By Heather Green
How is it possible that someone can be an undecided voter at this point? On TV or in newspaper stories, the undecideds admit that thanks to the debates and general news coverage, they're familiar with the Presidential candidates' different positions. So why can't folks make up their minds?
What people do with information available to them is at the heart of the puzzle concerning what impact the Internet has on the political debate. Does the Web, which offers unprecedented control over what we read and when, let us shut ourselves off from opinions we don't want to consider? Are people going to blogs and partisan sites for a dose of ideological reinforcement?
In an attempt to give some insight into these questions, the Pew Internet & American Life Project just released a study called "The Internet and Democratic Debate." The study, based on a survey of 1,510 Americans this summer, is pretty encouraging in one way. It goes against the conventional wisdom that holds that the Internet insulates people from other views. In fact, according to the survey, Internet users are better informed about key campaign issues and the two Presidential candidates' points of view than people who don't go online.
"The Internet has the capacity to either restrict the flow of information or be a big library," says John Horrigan, a researcher at the Pew Internet Project. "[We found that] people tend to root around instead of closing their horizons off."
That makes sense. After all, the true power of the Internet is that it allows people to discover information that they might not have been able to get before. And how they use it matters more than ever: The number of people who go online to gather political news and information has doubled, to 63 million, since the last Presidential election.
READING TRADITIONAL MEDIA, TOO.
A series of questions about controversial issues and the campaign helped the Pew group shine light on the matter. For instance, when asked about eight arguments for and against the decision to invade Iraq, non-Internet users had frequently or sometimes heard 6.9 of the arguments, compared with broadband users, who had heard 7.4 of the arguments, and dial-up subscribers, who had heard 7.2 of the arguments.
The study also found that the image of Internet junkies frantically surfing online and blogging among themselves while ignoring established media doesn't hold.

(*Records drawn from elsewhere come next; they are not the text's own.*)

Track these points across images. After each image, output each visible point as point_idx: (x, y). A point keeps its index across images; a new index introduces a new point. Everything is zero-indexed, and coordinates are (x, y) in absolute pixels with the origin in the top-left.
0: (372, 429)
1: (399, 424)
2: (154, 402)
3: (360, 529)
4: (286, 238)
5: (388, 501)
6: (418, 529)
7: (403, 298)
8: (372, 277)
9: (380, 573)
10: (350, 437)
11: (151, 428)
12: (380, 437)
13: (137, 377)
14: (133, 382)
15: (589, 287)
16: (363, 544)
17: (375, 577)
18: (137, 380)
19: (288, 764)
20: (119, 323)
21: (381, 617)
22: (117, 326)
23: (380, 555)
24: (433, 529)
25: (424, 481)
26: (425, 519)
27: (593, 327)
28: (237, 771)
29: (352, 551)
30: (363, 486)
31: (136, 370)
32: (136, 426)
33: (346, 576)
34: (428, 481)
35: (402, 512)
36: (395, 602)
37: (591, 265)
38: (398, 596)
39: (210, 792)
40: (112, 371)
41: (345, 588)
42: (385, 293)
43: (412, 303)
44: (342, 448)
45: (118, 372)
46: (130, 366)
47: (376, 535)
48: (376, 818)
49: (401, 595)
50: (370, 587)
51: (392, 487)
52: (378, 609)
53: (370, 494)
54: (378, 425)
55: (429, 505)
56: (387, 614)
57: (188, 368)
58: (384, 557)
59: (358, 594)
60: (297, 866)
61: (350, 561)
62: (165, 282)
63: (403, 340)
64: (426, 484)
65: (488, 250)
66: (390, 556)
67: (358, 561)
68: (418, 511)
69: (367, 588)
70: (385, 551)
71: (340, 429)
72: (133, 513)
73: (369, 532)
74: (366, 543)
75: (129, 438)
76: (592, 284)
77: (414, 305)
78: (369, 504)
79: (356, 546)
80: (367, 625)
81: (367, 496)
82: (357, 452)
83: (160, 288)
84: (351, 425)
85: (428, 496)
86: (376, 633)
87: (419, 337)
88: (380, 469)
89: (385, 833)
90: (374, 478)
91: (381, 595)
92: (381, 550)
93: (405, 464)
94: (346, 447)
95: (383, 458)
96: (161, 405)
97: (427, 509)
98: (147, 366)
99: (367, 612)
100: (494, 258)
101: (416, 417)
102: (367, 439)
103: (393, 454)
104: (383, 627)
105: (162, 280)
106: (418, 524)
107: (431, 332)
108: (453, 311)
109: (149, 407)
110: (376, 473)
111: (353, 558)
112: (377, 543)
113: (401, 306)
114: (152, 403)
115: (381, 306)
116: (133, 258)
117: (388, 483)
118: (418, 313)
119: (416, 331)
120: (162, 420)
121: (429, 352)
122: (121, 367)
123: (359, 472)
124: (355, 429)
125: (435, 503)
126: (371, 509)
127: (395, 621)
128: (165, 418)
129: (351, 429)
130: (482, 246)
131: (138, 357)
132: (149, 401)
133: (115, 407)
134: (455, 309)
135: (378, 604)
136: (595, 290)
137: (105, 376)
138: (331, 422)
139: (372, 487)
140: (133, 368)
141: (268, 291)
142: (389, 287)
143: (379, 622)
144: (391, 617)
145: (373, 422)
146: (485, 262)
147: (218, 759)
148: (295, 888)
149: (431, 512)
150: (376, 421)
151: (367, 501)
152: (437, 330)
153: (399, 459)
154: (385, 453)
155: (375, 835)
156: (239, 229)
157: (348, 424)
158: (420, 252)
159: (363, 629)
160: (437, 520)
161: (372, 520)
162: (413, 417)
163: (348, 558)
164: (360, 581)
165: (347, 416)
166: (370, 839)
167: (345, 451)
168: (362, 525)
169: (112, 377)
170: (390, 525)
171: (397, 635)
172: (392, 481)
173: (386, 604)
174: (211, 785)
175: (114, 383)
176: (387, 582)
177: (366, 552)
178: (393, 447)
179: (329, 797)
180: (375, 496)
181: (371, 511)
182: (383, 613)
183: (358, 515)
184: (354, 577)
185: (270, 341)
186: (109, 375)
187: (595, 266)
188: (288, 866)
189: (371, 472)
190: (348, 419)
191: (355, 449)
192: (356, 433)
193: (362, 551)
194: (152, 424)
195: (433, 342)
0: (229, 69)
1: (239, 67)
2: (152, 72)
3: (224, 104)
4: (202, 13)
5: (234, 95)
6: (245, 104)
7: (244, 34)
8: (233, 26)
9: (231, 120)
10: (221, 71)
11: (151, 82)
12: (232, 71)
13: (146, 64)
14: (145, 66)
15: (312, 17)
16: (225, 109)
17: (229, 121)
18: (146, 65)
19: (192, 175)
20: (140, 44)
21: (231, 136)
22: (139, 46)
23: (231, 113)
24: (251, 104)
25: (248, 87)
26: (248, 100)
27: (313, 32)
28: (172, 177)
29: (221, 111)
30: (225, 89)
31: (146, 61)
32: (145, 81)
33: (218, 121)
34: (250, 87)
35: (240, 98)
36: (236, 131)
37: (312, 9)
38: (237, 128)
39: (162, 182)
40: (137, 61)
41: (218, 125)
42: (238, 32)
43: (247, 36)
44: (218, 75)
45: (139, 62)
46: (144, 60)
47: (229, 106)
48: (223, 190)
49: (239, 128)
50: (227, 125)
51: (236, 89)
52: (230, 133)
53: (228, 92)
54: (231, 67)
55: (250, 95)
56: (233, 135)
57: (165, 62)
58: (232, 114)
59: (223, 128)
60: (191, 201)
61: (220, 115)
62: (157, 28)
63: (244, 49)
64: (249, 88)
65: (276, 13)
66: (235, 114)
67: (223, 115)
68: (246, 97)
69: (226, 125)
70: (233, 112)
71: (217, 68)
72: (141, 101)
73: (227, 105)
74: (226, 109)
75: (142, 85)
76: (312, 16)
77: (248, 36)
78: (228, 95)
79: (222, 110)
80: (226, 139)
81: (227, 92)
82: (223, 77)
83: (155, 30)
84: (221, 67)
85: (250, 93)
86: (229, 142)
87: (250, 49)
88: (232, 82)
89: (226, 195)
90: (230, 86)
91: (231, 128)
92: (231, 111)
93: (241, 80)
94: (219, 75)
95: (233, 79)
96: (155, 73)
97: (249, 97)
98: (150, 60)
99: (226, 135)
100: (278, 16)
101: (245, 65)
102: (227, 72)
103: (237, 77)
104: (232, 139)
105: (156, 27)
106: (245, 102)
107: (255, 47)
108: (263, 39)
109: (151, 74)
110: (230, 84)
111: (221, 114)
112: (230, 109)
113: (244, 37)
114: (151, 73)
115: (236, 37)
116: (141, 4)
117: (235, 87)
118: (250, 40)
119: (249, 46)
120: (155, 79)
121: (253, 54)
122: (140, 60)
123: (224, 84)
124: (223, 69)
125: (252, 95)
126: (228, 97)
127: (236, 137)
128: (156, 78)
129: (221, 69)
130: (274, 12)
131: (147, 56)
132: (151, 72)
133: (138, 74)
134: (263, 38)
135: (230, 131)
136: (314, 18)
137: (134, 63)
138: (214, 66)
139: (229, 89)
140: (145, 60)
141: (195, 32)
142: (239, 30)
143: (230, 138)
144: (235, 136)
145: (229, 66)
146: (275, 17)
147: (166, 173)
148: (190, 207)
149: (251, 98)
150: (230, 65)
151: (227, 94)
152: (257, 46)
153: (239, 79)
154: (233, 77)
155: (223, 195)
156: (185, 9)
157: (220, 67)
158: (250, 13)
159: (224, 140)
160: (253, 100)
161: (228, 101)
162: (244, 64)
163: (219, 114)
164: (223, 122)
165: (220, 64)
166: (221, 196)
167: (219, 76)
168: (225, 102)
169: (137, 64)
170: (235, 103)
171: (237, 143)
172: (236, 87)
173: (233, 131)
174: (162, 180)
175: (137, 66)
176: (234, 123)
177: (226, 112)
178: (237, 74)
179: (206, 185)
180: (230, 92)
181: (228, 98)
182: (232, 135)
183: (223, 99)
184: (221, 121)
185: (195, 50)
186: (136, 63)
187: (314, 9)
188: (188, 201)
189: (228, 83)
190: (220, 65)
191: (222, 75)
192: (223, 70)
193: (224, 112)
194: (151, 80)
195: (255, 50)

People aren't fleeing traditional media outlets, the study says: 90% of those who get news online each day also read papers or watch TV. In fact, as a primary source of political news, TV still rules. Around 78% of respondents get most of their news from watching TV news, compared with 38% who read newspapers, 16% who listen to radio, and 15% who go online.
When they log on, people interested in political news aren't spending all their time at partisan blogs or political-party sites. In fact, 59% of the people online visit sites of the major U.S. news outlets, while 30% of all Internet users have been to at least one of the four nonmainstream sites, defined by the Pew survey as international news sites (such as that of the British Broadcasting Corp.), liberal sites (such as MoveOn.org), conservative sites (such as the Christian Coalition), and alternative U.S. news sites (such as AlterNet.org).
ENGAGEMENT IS BETTER.
The survey focused on how broadly people were aware of opposing arguments around hot-button issues, and it also measured how extensively people were exposed to these views. The study doesn't give insight into another component of Net conventional wisdom -- that people use the Web to strengthen their preconceptions. Nor did the survey explore whether people search out opposing-side arguments so they can better knock them down or better understand them.
Horrigan says understanding how people use the information they discover online is something that Pew would like to study more fully in the future. And it will be key to getting a fuller understanding of the Internet's impact on political discourse.
"Engagement with arguments is always better than disengagement, even when you can't be sure how people are going to treat the new arguments they encounter," says Kelly Garrett, one of the study's authors and a doctoral candidate at the University of Michigan. So in the meantime, we can still puzzle over how the electorate can be so well informed and undecided.